Das weitaus bekannteste episodische Schwindelsyndrom ist der M. Menière mit der Trias aus Drehschwindel, Hörverlust und Tinnitus. Die Attacken dauern zwischen 20 Minuten und 12 Stunden an. Initial sind monosymptomatische Attacken möglich.Die Prävalenz beträgt 34–190/100000 Personen. Ein endolymphatischer Hydrops wird als ursächlich für die Attacken angenommen, der sich allerdings auch teilweise bei der vestibulären Migräne findet, sodass Overlap-Syndrome wahrscheinlich sind.34–36Eine nachgewiesenermassen effektive Therapie existiert bisher nicht. Zumeist erfolgt die orale Gabe von Betahistin. Des Weiteren werden intratympanale Steroidapplikationen durchgeführt und als Ultima Ratio die Labyrinthektomie.37,38
Chronischer unsystematischer Schwindel
Vor allem bei älteren Menschen mit Schwindelbeschwerden ist die Ursache oftmals multifaktoriell bzw. multisensorisch. Neben dem normalen Alterungsprozess kommt es im Alter durch häufige oder lange bestehende Erkrankungen zu einer Einschränkung verschiedener Sinnesmodalitäten. Als eine der häufigsten Erkrankungen von alten Menschen führt der Diabetes in vielen Fällen zu einer Polyneuropathie und somit eingeschränkter Propriozeption. Zudem bestehen bei diesen Patienten oftmals Visusstörungen und eine altersbedingt verminderte Funktion der Gleichgewichtsorgane. Wenn zu dieser Konstellation eine Störung der zentralen Integration der Sinnesreize oder eine leichte cerebelläre Störung hinzukommt, kann dies zu einer, vor allem beim Stehen und Gehen auftretenden räumlichen Orientierungsstörung führen, die häufig als anhaltende Schwindelsensation berichtet wird. Patienten mit einer vaskulären Enzephalopathie berichten zudem häufig von diffusem, anhaltendem Schwindel.39 Die Therapie besteht aus intensiver Physiotherapie und Massnahmen zur Sturzprophylaxe. Insbesondere bei älteren Patienten mit diffusen, anhaltenden Schwindelbeschwerden lohnt es sich, nach einem BPLS zu suchen (s.o.).40 Die anhaltenden Schwindelbeschwerden dieser Patienten erklären sich möglicherweise durch rezidivierende vestibuläre Irritationen durch den BPLS, die von den Patienten nicht oder kaum wahrgenommen werden und wie oben erwähnt zu einem vorübergehenden, anhaltenden Unsicherheitsgefühl bezüglich der eigenen Körperbalance führen können.

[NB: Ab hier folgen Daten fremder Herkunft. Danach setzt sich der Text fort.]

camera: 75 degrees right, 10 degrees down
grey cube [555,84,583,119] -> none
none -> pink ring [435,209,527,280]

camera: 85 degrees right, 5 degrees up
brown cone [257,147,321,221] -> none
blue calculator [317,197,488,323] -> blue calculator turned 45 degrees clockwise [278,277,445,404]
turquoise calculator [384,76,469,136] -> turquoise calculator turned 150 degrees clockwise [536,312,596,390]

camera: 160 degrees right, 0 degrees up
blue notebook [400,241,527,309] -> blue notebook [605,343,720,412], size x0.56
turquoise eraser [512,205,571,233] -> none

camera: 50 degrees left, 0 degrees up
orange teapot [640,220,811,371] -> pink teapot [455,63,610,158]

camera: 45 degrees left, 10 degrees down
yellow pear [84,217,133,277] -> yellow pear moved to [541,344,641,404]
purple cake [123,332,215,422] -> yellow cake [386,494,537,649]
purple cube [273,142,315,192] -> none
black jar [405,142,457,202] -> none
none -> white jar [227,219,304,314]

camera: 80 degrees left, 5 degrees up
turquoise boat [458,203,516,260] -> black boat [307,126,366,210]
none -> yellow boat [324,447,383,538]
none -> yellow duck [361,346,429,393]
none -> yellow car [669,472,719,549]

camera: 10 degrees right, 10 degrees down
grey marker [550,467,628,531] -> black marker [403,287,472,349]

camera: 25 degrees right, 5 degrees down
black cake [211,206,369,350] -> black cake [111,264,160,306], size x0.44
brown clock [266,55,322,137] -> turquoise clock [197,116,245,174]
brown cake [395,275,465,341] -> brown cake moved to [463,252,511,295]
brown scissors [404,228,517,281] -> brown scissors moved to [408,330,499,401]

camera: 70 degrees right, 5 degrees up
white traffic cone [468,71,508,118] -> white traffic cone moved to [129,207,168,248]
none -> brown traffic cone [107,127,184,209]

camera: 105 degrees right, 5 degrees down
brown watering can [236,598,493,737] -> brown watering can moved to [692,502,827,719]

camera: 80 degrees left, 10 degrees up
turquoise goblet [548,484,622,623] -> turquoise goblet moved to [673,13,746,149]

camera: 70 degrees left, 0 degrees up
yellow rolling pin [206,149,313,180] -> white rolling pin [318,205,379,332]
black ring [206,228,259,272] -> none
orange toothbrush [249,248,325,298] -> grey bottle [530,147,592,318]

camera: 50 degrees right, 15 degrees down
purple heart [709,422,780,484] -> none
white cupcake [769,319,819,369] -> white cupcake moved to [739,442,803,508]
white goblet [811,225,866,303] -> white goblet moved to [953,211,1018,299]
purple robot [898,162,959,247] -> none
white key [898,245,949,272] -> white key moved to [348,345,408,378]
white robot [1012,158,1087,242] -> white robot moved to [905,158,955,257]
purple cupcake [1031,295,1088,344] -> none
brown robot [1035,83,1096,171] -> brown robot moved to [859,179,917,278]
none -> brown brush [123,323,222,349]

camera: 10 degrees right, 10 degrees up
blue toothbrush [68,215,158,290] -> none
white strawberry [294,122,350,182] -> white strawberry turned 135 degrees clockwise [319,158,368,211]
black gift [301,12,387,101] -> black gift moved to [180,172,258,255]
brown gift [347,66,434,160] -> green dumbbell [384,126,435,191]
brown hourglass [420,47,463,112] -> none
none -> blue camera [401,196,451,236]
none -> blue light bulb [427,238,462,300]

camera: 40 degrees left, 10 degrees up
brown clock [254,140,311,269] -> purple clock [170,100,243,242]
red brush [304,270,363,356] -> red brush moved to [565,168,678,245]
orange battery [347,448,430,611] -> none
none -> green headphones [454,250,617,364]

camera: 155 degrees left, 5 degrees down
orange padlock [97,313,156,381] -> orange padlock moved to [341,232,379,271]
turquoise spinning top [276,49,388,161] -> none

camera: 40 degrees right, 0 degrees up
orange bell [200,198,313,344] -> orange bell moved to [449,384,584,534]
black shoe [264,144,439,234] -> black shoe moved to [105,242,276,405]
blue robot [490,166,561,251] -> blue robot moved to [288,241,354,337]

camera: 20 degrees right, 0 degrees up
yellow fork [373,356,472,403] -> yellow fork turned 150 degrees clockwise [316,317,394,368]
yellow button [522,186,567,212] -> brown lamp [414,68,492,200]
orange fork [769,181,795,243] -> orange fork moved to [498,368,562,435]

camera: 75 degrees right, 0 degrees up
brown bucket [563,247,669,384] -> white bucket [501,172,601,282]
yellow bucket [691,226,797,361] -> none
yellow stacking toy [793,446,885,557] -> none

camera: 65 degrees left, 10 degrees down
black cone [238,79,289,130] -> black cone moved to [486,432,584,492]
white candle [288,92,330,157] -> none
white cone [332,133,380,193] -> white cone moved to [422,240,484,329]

Als Folge von Störungen des vestibulären Systems, z.B. der akuten peripheren Vestibulopathie, des BPLS, aber auch nach anderen Erkrankungen, kann es zu anhaltendem, fluktuierendem Schwankschwindel kommen, der sich vor allem beim Stehen und Gehen verstärkt. Für diese funktionelle Störung wurde 2017 der Begriff der «persistent postural perceptual dizziness» (PPPD) definiert.41 Diese Störung ist weit verbreitet und wurde seit Mitte der 1980er-Jahre im deutschsprachigen Raum als phobischer Schwankschwindel bezeichnet.42 Wie bei der vestibulären Migräne handelt es sich hierbei um eine Ausschlussdiagnose.